### TEKS BACAAN ###
Burnout Mahasiswa: Lelah yang Tak Biasa
Burnout di kalangan mahasiswa muncul karena beban akademik yang berat: tugas menumpuk, presentasi beruntun, persiapan ujian, hingga skripsi yang seakan tak berujung. Selain itu, ada pula tekanan dari luar kampus, seperti ekspektasi orang tua, tuntutan lulus dalam 3,5 tahun, hingga dorongan untuk segera sukses di usia muda. Faktor ekonomi juga berperan, karena sebagian mahasiswa harus kuliah sambil bekerja.
Gejala burnout tampak jelas: hilangnya semangat kuliah, kebiasaan menunda tugas, menarik diri dari pergaulan, hingga mengalami gangguan tidur dan stres. Tubuh pun ikut bereaksi: imun melemah, maag kambuh, hingga tipes yang kerap muncul menjelang ujian akhir semester. Dengan demikian, burnout bukan hanya isu kesehatan mental, tetapi juga menyentuh aspek kesehatan fisik.
Penyebab Burnout: Dari Ilusi hingga Ekspektasi Berlebihan
Jika ditarik lebih jauh, ada beberapa penyebab utama burnout mahasiswa. Pertama, beban akademik yang berlebihan. Sistem pendidikan tinggi sering kali menuntut output besar tanpa mempertimbangkan kapasitas dan kesehatan mahasiswa. Kedua, ekspektasi sosial. Mahasiswa kerap merasa menjadi tumpuan harapan keluarga, sehingga tertekan untuk berprestasi, lulus cepat, dan segera bekerja. Tekanan ini menambah beban psikologis.
Ketiga, faktor ekonomi. Mahasiswa dari kelas menengah ke bawah harus bekerja sampingan untuk bertahan hidup, sehingga energi mereka terkuras habis. Keempat, budaya kompetitif dan perbandingan sosial. Media sosial menciptakan ilusi bahwa teman sebaya sudah menikah, sudah sukses, sudah menulis jurnal internasional, atau sudah menjadi aktivis kampus ternama. Akibatnya, banyak mahasiswa merasa tertinggal, cemas, dan akhirnya lebih mudah terjebak dalam burnout karena terus membandingkan dirinya dengan orang lain.
### CUPLIKAN DATA ###
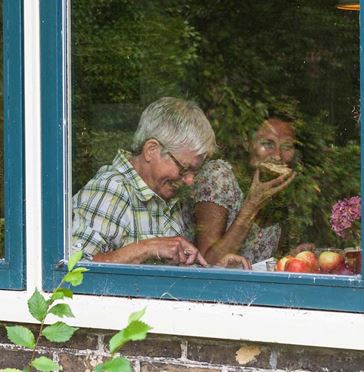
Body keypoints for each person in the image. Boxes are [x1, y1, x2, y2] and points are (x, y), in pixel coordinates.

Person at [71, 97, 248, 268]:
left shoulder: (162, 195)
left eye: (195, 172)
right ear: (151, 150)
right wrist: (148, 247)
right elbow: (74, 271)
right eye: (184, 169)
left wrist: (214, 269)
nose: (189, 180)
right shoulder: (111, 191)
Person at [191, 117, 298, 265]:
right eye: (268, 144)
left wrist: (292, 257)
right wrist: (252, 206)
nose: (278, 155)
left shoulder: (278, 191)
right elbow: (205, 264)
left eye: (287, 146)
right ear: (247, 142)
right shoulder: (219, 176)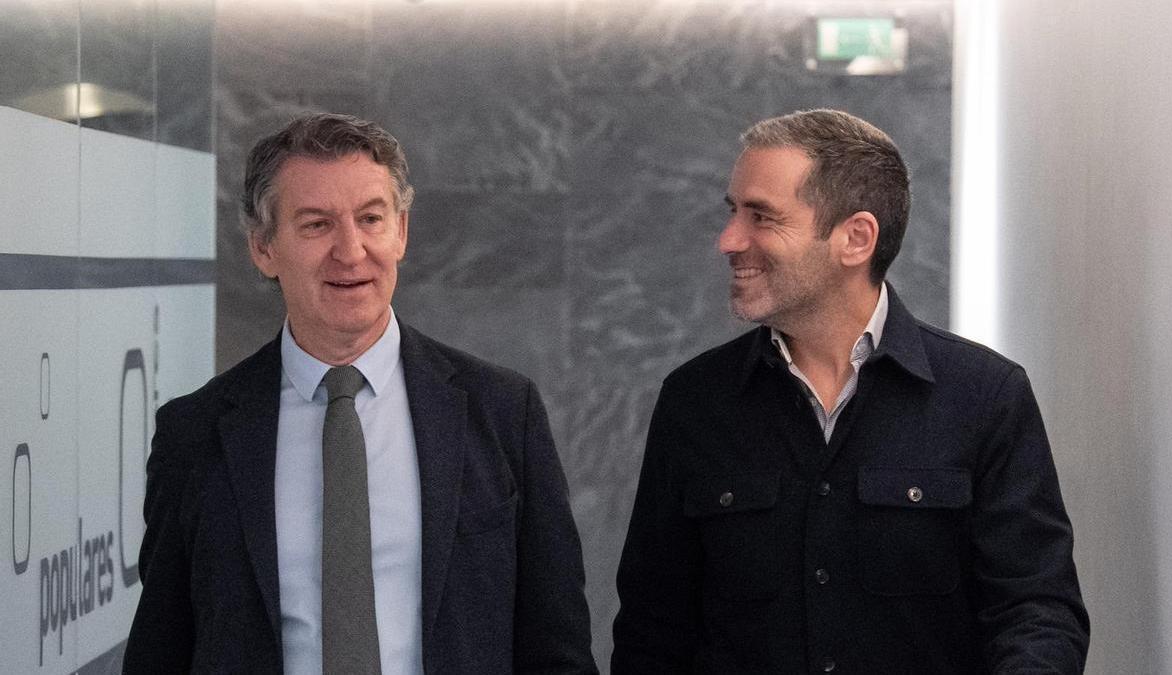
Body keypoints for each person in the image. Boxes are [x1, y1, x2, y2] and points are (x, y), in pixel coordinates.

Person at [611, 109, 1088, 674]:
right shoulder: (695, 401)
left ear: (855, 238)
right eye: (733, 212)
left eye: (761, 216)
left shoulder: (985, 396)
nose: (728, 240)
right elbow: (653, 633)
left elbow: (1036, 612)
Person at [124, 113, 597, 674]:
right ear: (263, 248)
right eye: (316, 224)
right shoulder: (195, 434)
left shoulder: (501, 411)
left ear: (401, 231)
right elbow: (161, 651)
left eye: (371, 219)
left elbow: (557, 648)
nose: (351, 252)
###
### CUPLIKAN DATA ###
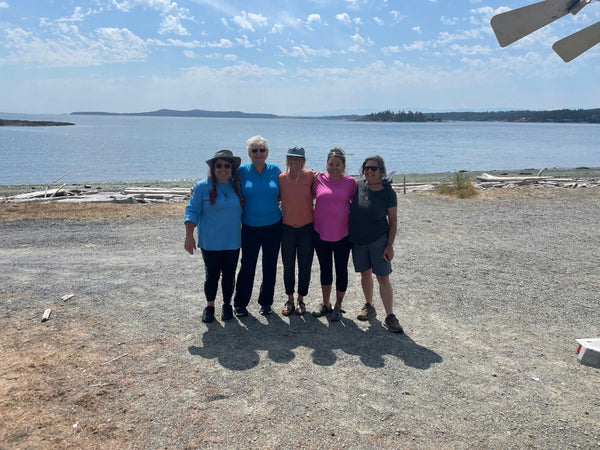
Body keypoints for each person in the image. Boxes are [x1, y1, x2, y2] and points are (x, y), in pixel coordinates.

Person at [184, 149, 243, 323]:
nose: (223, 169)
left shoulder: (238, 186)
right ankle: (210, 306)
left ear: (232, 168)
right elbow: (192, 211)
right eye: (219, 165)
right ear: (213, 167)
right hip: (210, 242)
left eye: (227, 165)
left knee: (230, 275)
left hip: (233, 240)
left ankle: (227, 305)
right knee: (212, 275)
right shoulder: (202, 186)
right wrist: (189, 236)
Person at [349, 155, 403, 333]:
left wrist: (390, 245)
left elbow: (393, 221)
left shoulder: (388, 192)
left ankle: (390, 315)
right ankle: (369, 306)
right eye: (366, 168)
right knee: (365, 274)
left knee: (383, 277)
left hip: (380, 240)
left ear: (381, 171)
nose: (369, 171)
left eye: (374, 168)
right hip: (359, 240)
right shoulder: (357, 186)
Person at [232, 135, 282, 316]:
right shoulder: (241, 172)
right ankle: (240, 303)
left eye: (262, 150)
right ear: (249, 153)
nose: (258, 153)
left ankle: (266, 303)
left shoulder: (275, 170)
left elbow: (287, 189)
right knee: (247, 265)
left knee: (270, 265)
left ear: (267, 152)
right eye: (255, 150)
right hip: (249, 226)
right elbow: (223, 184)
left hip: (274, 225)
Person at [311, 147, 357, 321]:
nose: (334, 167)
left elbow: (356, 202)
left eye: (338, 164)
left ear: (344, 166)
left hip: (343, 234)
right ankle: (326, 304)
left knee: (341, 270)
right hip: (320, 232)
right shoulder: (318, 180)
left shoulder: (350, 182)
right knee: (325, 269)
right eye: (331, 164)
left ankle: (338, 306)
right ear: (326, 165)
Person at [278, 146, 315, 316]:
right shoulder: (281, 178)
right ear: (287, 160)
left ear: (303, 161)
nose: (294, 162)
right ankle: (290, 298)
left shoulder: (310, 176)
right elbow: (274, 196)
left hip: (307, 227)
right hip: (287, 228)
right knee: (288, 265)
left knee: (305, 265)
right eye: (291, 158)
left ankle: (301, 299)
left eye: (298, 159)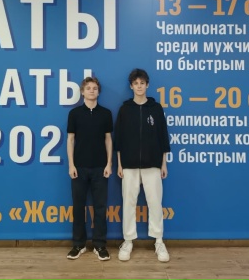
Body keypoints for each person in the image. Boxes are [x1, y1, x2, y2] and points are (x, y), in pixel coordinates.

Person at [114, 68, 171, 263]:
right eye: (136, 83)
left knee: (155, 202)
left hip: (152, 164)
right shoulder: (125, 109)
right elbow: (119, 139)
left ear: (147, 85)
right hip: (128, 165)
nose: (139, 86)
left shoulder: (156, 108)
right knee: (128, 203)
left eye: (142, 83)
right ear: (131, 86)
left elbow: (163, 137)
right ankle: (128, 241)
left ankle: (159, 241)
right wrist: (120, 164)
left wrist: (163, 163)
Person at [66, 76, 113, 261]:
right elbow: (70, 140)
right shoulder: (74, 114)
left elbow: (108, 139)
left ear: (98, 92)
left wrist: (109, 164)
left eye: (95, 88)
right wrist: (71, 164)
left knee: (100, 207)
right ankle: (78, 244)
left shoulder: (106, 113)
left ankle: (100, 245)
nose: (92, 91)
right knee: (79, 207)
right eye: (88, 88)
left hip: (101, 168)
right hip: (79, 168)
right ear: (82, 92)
###
- **SOAL LATIHAN**
A – Menurut teks tentang burnout mahasiswa, dalam berapa tahun mahasiswa dituntut untuk lulus?
B – Silakan tulis kembali bagian teks tentang burnout mahasiswa yang dibuka dengan kata-kata "Burnout Mahasiswa: Lelah" dan ditutup dengan "aspek kesehatan fisik.", lalu ganti "skripsi" dengan "tugas akhir".
C – Rangkum teks tentang burnout mahasiswa dalam dua kalimat.

- **JAWABAN BERURUTAN**
A – Dalam 3,5 tahun.

B –
Burnout Mahasiswa: Lelah yang Tak Biasa
Burnout di kalangan mahasiswa muncul karena beban akademik yang berat: tugas menumpuk, presentasi beruntun, persiapan ujian, hingga tugas akhir yang seakan tak berujung. Selain itu, ada pula tekanan dari luar kampus, seperti ekspektasi orang tua, tuntutan lulus dalam 3,5 tahun, hingga dorongan untuk segera sukses di usia muda. Faktor ekonomi juga berperan, karena sebagian mahasiswa harus kuliah sambil bekerja.
Gejala burnout tampak jelas: hilangnya semangat kuliah, kebiasaan menunda tugas, menarik diri dari pergaulan, hingga mengalami gangguan tidur dan stres. Tubuh pun ikut bereaksi: imun melemah, maag kambuh, hingga tipes yang kerap muncul menjelang ujian akhir semester. Dengan demikian, burnout bukan hanya isu kesehatan mental, tetapi juga menyentuh aspek kesehatan fisik.

C – Burnout mahasiswa muncul dari beban akademik yang berlebihan, ekspektasi sosial seperti harapan keluarga, faktor ekonomi yang memaksa sebagian mahasiswa bekerja, serta budaya kompetitif dan perbandingan sosial melalui media sosial. Gejalanya antara lain hilangnya semangat kuliah, kebiasaan menunda tugas, menarik diri dari pergaulan, gangguan tidur, dan stres, sementara tubuh juga ikut bereaksi sehingga burnout menyentuh kesehatan mental sekaligus fisik.